*QUESTIONS*:
- A) Please summarize the financial-planning excerpt in two sentences.
- B) Reproduce the part of the financial-planning excerpt starting with "They haven’t taken the time to dream." and going on through "adjust your withholding.", swapping "concrete plan" for "written plan".

*PAGE EXCERPT*:
- - - -
And, of course, there are those among my The Woodlands clientele who have not yet reached the financial (or otherwise) zenith they’ve been working so hard towards, and yet they are still stuck in the grind of “everyday living”. Often, they haven’t taken the time to re-assess whether or not what they’re shooting for is, in fact, the place where they will be most alive.

They haven’t taken the time to dream. And, more importantly, they haven’t put a concrete plan to whatever dreams they might have had in earlier days. They’re dragged around by their nose by whatever circumstance comes their way.

Maybe “they” is you?

It’s never too late.

Before I get there I did want to urge you to consider something in light of this past year’s tax return: adjust your withholding.

You’ll want to do this by submitting a new W-4 to your payroll office regardless of whether you got a big tax refund this year or ended up owing Uncle Sam some money.

Ideally, you want to pay in through withholding (and estimated taxes for some of us) as close to your eventual bill as possible. That will mean you will have your money in your hands throughout the year, instead of having to wait for the U.S. Treasury to cut you a check or directly deposit the money.

It’s a small thing, but it makes the tax process so much less painful.

Now, assuming you’ve got your withholding where you want it to be, let’s talk about avoiding that numb haze I’ve seen so often.

In fact, why don’t you consider printing out this note, shutting down your computer, and doing a little dream-planning right now?
- - - -
*INPUT DATA*:

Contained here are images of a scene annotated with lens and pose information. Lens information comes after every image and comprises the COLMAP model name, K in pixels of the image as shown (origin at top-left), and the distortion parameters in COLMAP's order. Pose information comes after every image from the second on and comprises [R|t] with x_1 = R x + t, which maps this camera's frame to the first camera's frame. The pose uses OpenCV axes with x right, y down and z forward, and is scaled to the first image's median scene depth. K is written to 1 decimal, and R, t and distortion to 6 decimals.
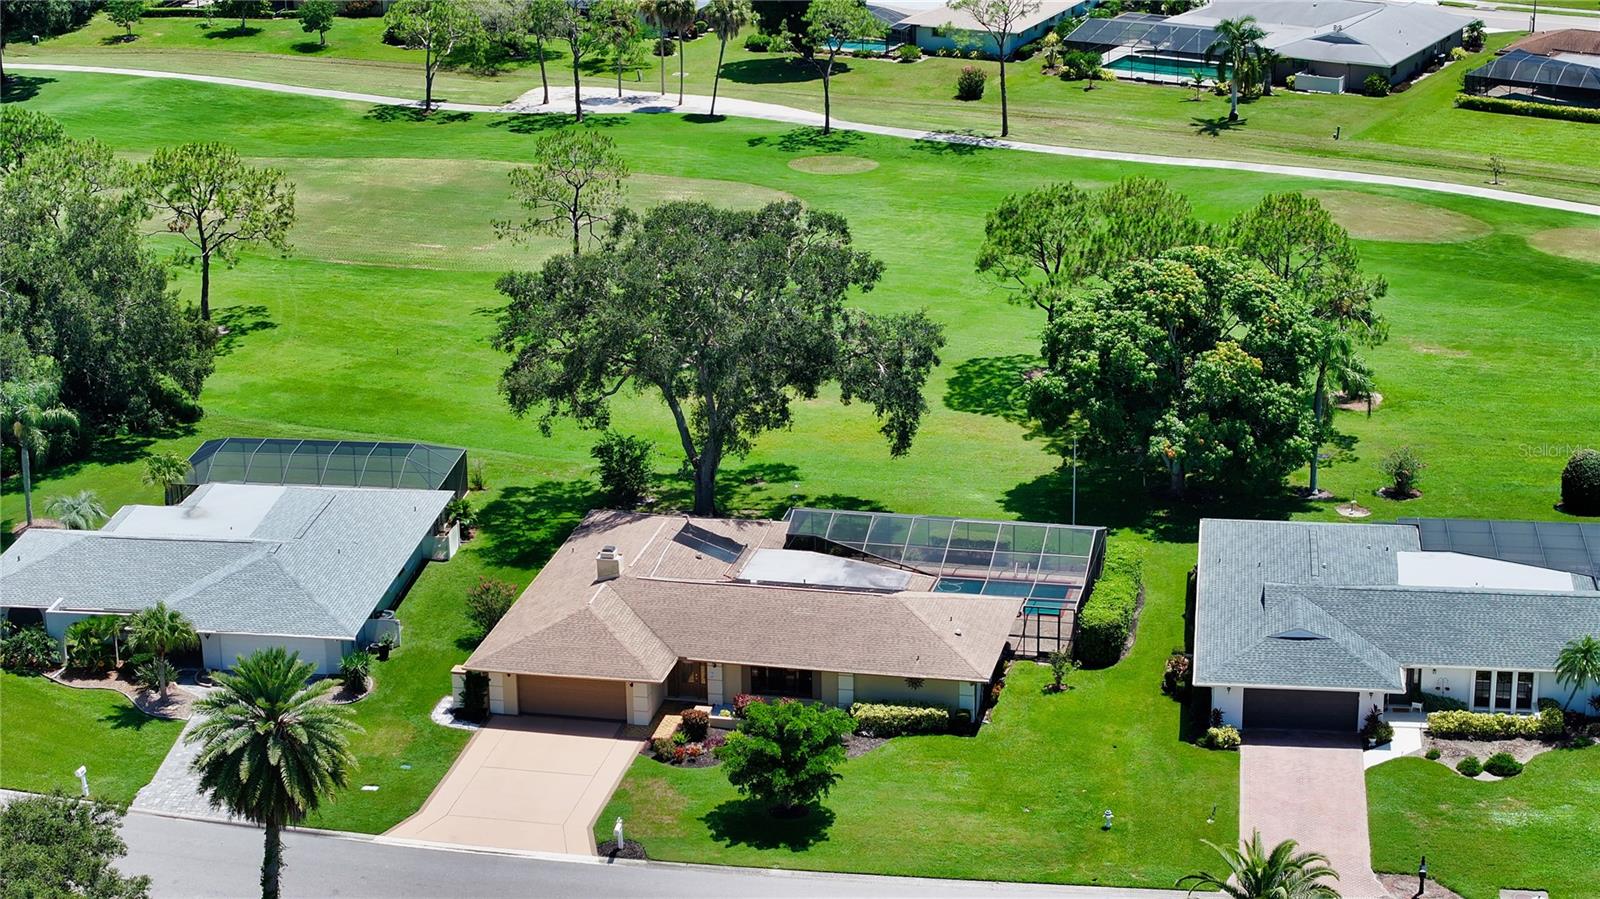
lens RADIAL K [[3160.7, 0, 800.0], [0, 3160.7, 449.5], [0, 0, 1]] dist [-0.172732, -0.176414]
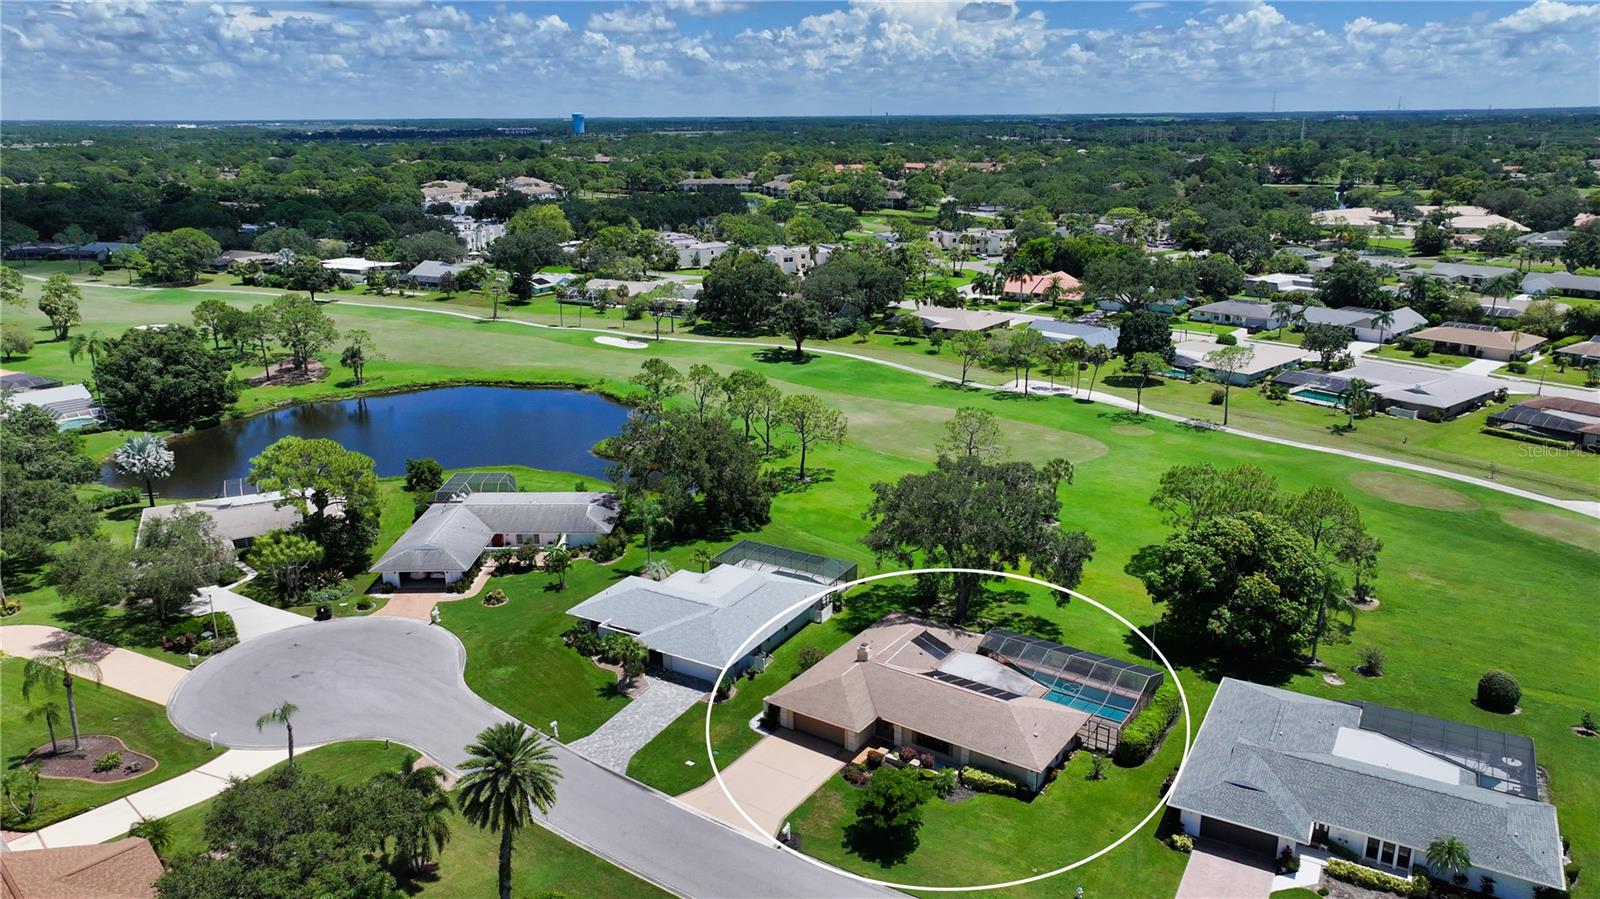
- - - -
*TASK-BY-TASK ANSWERS*:
- A) Some clients have not reached their goals, remain stuck in everyday living without dreaming or making a concrete plan, and are driven by circumstance, yet it is never too late. Before turning to dream-planning, the writer urges readers to submit a new W-4 so their withholding comes as close as possible to their eventual tax bill, and then suggests printing the note and doing some dream-planning right away.

- B)
They haven’t taken the time to dream. And, more importantly, they haven’t put a written plan to whatever dreams they might have had in earlier days. They’re dragged around by their nose by whatever circumstance comes their way.

Maybe “they” is you?

It’s never too late.

Before I get there I did want to urge you to consider something in light of this past year’s tax return: adjust your withholding.